Abraham Barrios Caporal, alias "Erasmo," second from left, and three of his accomplices are shown to the media during a news conference in Mexico City, Thursday June 30, 2011. Barrios, who was detained by Army soldiers on Tuesday, is allegedly a member of Los Zetas drug cartel and was presumably involved in the kidnapping and killing of people founded in clandestine mass graves in the northern state of Tamaulipas.
Soldiers have detained an alleged hit man who is accused of kidnapping bus passengers, killing them and burying them in mass graves in northern Mexico, authorities said Thursday.

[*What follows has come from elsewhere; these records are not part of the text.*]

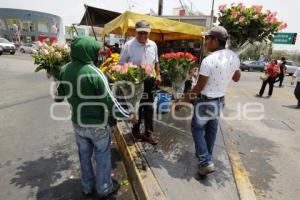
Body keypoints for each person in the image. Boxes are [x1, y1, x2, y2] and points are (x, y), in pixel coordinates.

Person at [54, 37, 136, 199]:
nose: (97, 54)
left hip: (78, 123)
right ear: (88, 51)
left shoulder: (64, 69)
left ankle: (87, 186)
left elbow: (58, 96)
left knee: (84, 155)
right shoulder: (94, 73)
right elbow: (111, 103)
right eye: (95, 51)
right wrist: (129, 115)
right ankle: (104, 188)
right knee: (102, 155)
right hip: (97, 125)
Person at [176, 26, 241, 175]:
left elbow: (199, 87)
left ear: (215, 40)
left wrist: (183, 101)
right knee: (211, 131)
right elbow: (237, 78)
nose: (206, 42)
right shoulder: (233, 57)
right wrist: (232, 67)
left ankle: (205, 162)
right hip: (219, 101)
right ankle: (207, 159)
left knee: (197, 129)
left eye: (208, 39)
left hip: (205, 102)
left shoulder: (208, 60)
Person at [119, 20, 161, 145]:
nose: (143, 35)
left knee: (148, 107)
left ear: (149, 33)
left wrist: (158, 74)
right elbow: (120, 64)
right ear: (136, 32)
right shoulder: (128, 45)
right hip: (134, 82)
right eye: (140, 33)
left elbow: (156, 61)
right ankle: (136, 132)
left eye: (145, 33)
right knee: (136, 108)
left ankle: (148, 133)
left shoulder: (153, 45)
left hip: (149, 81)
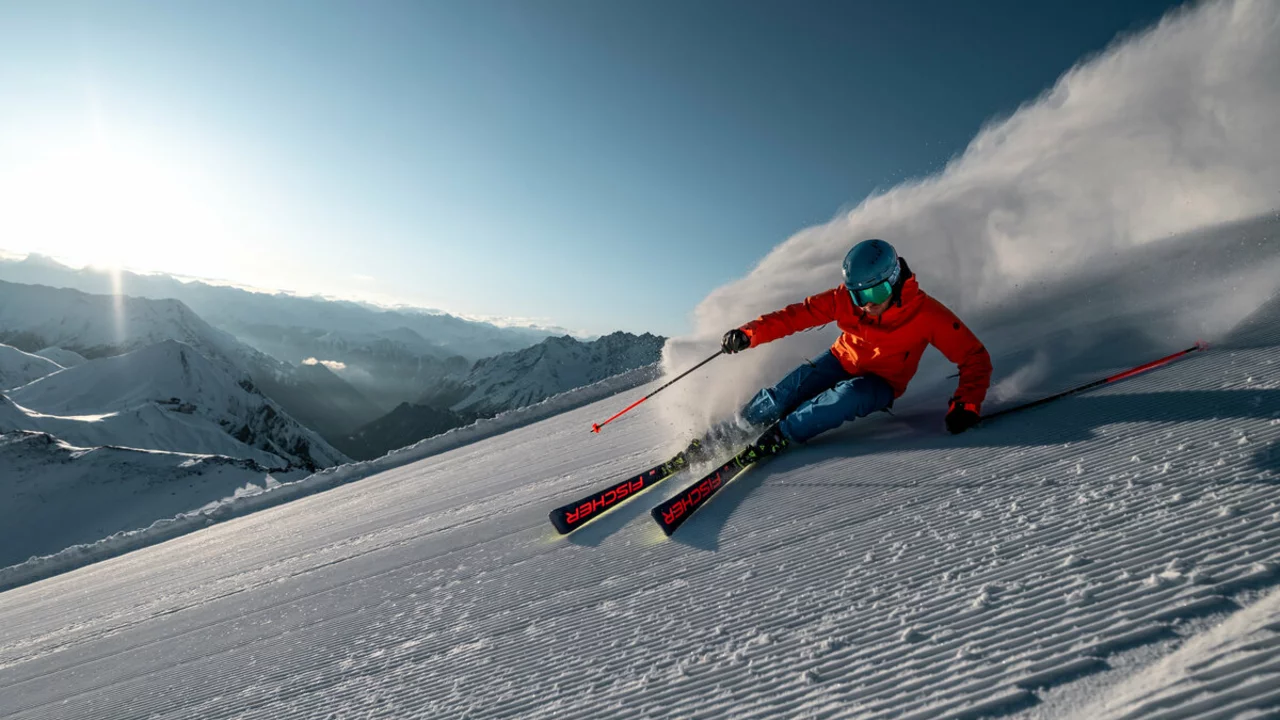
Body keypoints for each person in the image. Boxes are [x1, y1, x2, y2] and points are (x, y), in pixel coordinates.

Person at [707, 238, 992, 457]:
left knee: (845, 397)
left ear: (894, 280)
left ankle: (780, 435)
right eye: (859, 295)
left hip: (883, 382)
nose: (867, 303)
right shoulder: (843, 300)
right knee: (786, 394)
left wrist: (966, 404)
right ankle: (736, 428)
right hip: (841, 358)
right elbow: (794, 317)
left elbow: (974, 357)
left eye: (875, 292)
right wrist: (748, 334)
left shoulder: (927, 315)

Abraham Barrios Caporal, 26, was captured in the Gulf coast state of Veracruz and has acknowledged working for the Zetas drug cartel, Mexico's Defense Department said in a statement.
Barrios Caporal is suspected of taking part in the killings of bus passengers and their burial in clandestine graves at a ranch in the town of San Fernando in Tamaulipas state, the department said.
He was arrested in the city of Coatzacoalcos Tuesday along with three other members of his cell, said army spokesman, Col. Ricardo Trevilla.
Authorities in Tamaulipas began uncovering bodies in mass graves in early April following reports that passengers were being pulled off buses at gunpoint.
As of early June, 193 bodies had been found in 26 graves. Officials say most of those were Mexican migrants heading to the United States who were kidnapped off buses and killed by the Zetas drug cartel.
Barrios Caporal told authorities some of the passengers were kidnapped because were suspected of being members of the rival Gulf cartel.
San Fernando is the same place where 72 Central and South American migrants were slaughtered last August also by the Zetas.
Abraham Barrios Caporal, alias ''Erasmo,'' is shown to the media during a news conference in Mexico City, Thursday June 30, 2011. Barrios, who was detained by Army soldiers on Tuesday, is allegedly a member of Los Zetas drug cartel and was presumably involved in the kidnapping and killing of people founded in clandestine mass graves in the northern state of Tamaulipas.
Mass graves have become an increasingly common discovery in Mexico's brutal drug war, which has claimed more than 35,000 lives since President Felipe Calderon deployed thousands of federal security forces four years ago to fight traffickers. The offensive led to a splintering of the country's cartels and increased gang fighting over territory.
On Thursday, gunmen opened fire during a soccer game in the resort city of Acapulco, killing two people and wounding at least two children who were watching the match.
The victims were city police officers who were playing in a match against Guerrero state government employees, said state police in Guerrero state, where Acapulco is located.
Authorities offered no motives in the killings.
Factions of the Beltran Leyva cartel have been fighting for control of Acapulco since the December 2009 killing of cartel boss Arturo Beltran Leyva.